What’s in a word?

Well, I think practically everything.

I’m helping a client to recruit at the moment, and I’d almost forgotten what a depressing exercise it can be in so many ways.

Politely acknowledging every single application, without giving away too much, or innocently exposing yourself to some speculative lawsuit because you have somehow omitted a specific aspect of the selection process.

Spotting the mistake in an otherwise adequate CV, and wondering why the applicant didn’t bother to properly check their work before sending it to you as a misguided example of their invariable “attention to detail”… 

Finding it hard to take an applicant seriously, despite their extensive,  even occasionally relevant, CV, when it has come to you from deffcrazybird123hulabitch@hotmail or badandmadlad@yoof.com

[I made these two addresses up to make a point, and am quietly praying that they don’t belong to real people!]

It is becoming clear to me that the one sure way to protect yourself against these negative impressions is, in fact, to say very little.   Very little indeed.

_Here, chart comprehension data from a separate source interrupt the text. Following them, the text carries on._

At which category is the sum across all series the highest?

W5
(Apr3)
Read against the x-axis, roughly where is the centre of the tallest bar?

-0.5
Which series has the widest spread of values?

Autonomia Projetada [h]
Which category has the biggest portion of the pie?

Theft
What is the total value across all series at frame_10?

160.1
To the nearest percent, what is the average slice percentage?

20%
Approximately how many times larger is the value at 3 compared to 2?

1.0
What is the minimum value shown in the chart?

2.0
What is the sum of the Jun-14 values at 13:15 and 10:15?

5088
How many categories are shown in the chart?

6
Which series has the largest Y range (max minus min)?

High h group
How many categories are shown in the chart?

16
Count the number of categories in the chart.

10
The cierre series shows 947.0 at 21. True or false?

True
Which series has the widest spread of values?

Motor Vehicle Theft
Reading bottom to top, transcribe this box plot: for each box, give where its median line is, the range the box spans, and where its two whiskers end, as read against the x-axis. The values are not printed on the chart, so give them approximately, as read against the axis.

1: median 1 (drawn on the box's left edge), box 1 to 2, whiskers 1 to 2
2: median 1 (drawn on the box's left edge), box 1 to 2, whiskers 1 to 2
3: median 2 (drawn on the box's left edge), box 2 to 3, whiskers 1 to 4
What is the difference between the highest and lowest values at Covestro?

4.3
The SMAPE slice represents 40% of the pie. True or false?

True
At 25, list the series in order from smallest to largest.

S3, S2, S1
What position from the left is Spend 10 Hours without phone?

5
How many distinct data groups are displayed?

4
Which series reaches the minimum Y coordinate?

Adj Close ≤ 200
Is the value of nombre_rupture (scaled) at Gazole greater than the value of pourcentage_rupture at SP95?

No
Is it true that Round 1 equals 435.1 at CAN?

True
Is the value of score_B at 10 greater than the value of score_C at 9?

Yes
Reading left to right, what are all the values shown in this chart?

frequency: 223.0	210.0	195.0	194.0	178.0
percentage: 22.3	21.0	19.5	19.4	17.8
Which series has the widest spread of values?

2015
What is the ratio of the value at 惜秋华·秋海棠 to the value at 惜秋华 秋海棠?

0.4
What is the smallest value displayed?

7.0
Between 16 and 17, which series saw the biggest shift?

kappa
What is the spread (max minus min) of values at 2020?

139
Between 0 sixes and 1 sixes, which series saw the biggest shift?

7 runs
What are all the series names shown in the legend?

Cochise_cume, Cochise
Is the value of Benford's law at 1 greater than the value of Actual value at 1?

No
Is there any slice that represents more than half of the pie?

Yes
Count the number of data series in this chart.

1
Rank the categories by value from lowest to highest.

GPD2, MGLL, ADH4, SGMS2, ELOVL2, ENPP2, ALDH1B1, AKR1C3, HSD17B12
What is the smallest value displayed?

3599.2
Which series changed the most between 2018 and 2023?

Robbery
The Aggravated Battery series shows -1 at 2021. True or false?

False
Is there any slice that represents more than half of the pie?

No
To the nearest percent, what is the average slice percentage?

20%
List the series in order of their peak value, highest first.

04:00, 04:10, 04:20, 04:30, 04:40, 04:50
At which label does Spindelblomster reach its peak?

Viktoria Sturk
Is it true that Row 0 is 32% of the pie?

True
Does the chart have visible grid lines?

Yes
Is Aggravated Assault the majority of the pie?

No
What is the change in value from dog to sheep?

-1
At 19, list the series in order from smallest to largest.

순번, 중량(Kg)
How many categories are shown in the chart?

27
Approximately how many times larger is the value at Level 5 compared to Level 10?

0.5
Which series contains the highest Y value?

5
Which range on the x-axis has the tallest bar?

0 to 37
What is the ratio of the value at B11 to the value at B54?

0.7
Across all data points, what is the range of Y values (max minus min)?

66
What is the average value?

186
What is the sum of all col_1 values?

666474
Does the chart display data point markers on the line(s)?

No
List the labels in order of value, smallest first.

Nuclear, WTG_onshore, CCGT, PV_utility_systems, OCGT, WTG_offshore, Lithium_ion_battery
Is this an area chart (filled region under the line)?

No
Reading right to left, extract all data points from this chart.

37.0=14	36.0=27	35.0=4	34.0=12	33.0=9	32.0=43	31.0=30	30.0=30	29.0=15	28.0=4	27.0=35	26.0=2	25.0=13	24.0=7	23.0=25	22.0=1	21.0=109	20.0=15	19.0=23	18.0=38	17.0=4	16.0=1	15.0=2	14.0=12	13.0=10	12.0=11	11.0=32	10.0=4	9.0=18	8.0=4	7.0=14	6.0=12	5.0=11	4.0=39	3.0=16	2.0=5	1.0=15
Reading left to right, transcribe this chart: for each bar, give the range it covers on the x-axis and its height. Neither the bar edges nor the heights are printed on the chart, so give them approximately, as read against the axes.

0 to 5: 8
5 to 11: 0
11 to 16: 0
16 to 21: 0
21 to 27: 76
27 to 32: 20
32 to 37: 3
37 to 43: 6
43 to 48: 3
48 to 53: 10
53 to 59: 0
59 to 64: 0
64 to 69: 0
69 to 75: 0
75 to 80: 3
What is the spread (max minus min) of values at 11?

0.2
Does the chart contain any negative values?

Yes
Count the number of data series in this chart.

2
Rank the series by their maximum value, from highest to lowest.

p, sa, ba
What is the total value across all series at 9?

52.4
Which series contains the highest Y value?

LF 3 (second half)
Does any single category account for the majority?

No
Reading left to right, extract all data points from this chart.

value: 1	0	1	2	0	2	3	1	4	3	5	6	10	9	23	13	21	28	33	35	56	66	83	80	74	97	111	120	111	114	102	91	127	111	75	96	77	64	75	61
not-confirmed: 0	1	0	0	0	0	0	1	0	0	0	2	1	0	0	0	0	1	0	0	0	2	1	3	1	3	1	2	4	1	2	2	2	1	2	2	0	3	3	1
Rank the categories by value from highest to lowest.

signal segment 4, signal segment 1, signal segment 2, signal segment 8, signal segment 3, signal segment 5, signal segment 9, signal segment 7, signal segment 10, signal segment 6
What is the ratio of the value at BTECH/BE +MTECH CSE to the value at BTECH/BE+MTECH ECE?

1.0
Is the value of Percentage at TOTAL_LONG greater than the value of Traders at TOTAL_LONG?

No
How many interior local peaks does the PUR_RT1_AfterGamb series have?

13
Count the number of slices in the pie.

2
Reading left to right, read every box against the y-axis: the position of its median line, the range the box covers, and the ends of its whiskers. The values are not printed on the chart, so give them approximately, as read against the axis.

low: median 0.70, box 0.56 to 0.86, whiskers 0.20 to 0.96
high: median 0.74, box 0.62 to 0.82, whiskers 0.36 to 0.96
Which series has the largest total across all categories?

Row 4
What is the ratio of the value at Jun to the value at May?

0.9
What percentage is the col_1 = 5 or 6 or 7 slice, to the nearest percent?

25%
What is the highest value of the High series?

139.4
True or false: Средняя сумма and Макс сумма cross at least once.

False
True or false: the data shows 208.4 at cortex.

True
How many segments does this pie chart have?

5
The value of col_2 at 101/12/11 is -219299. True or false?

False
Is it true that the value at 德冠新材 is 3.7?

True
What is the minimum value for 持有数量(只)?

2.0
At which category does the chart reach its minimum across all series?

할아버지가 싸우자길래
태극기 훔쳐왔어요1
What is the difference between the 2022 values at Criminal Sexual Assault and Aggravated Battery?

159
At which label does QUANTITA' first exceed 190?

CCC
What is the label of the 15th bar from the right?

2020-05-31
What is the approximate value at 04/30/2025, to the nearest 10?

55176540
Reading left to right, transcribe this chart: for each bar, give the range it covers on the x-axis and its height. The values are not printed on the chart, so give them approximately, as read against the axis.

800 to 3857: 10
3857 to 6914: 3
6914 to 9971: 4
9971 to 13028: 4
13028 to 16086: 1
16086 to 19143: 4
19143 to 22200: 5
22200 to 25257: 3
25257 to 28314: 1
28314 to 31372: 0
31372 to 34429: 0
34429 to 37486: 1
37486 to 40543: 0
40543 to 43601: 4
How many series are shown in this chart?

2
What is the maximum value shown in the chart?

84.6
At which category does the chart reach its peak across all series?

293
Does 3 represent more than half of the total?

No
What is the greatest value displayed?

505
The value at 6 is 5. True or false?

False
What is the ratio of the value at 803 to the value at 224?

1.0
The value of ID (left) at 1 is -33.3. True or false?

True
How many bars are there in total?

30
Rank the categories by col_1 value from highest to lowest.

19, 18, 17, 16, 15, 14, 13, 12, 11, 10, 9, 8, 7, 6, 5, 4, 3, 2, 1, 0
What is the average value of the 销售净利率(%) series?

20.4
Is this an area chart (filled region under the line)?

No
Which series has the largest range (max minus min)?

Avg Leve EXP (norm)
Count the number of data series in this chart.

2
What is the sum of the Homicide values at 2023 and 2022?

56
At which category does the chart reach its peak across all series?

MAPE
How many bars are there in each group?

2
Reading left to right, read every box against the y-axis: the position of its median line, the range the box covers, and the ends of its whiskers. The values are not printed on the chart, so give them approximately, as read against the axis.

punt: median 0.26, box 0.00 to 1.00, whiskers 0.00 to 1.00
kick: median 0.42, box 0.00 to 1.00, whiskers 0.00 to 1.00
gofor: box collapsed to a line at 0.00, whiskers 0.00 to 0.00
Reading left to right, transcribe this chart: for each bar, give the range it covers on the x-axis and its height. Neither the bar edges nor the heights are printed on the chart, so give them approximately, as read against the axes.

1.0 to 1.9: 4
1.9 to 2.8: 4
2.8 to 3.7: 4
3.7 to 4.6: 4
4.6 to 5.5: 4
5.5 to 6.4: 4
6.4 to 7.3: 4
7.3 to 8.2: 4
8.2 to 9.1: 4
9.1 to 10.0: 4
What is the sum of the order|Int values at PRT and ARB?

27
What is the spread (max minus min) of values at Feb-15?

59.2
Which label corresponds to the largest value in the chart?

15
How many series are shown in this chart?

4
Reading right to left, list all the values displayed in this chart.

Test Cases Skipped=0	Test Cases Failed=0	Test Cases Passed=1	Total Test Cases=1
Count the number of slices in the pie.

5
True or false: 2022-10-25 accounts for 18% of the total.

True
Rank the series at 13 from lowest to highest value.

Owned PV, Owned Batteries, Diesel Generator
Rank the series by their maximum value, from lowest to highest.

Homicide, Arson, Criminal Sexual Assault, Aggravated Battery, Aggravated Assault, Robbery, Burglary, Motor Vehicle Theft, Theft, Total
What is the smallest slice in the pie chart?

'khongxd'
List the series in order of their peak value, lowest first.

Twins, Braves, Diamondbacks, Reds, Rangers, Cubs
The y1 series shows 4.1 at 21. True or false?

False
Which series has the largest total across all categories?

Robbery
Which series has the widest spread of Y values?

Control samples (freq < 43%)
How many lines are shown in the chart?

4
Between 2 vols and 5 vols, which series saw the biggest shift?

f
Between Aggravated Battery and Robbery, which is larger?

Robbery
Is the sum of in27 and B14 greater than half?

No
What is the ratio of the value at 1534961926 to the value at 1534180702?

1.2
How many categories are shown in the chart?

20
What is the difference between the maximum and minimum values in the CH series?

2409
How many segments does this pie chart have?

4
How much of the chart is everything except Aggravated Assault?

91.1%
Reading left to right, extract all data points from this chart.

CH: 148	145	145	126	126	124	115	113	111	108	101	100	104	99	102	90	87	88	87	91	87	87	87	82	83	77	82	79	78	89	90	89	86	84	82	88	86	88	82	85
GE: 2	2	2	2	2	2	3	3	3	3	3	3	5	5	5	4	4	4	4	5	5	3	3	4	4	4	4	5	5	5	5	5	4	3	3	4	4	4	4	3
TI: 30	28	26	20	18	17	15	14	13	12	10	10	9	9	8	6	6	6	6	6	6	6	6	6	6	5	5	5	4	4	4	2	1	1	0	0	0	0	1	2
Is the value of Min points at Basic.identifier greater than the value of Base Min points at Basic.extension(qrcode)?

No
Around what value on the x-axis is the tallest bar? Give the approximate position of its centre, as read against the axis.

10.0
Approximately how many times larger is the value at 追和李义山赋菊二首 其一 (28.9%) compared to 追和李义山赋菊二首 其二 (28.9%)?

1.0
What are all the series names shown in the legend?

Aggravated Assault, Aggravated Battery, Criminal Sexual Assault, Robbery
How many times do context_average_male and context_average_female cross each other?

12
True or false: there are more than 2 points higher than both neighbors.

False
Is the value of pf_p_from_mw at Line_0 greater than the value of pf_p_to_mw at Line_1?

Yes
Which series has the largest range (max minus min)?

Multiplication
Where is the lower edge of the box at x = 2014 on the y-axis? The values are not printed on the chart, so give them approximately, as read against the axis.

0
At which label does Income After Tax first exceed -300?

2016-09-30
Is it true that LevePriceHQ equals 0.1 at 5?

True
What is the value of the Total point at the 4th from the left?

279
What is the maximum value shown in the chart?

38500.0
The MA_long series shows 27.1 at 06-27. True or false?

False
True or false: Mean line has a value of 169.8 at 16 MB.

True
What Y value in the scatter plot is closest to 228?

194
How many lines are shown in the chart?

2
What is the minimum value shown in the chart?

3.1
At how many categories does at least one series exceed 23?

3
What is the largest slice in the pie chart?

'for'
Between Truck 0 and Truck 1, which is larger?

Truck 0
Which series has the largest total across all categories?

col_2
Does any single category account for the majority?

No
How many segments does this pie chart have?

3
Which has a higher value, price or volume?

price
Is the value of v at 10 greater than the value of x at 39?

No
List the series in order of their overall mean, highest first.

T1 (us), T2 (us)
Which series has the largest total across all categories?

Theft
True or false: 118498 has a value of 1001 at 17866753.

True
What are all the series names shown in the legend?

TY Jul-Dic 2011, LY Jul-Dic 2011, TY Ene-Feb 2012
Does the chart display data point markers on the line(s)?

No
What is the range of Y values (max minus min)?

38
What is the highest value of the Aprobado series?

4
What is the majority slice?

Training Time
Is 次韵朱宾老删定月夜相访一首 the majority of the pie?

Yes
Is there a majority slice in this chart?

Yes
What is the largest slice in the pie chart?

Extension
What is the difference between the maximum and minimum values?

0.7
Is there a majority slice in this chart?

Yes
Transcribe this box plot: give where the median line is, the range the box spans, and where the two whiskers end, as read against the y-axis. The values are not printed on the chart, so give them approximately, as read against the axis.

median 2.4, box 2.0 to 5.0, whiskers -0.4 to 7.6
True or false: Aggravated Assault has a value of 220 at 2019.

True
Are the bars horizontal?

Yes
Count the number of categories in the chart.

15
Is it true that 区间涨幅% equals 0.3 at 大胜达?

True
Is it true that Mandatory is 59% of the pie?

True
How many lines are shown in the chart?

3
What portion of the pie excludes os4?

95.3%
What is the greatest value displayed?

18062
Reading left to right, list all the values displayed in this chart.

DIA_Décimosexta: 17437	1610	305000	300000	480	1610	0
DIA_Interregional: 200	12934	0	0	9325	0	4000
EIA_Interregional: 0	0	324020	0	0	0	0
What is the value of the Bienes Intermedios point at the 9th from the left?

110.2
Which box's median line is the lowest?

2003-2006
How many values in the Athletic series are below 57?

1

After all, the less you say, the less opportunity to make an idiot of yourself. The fewer words, the less room for negative interpretation  by the cynical employer.

This isn’t a new thought. Most professional writers will agree that one of their first important lessons was about brevity. The art of saying more with less.

I’m just a little surprised that it’s still as true when promoting yourself as a product. Common sense would suggest that the more informed your audience, the more inclined to pursue your application.

The reality is that the less you say, the more likely you are to be heard.

A lesson most hardcore negotiators already know. And one that writers would do well to keep at the front of their mind.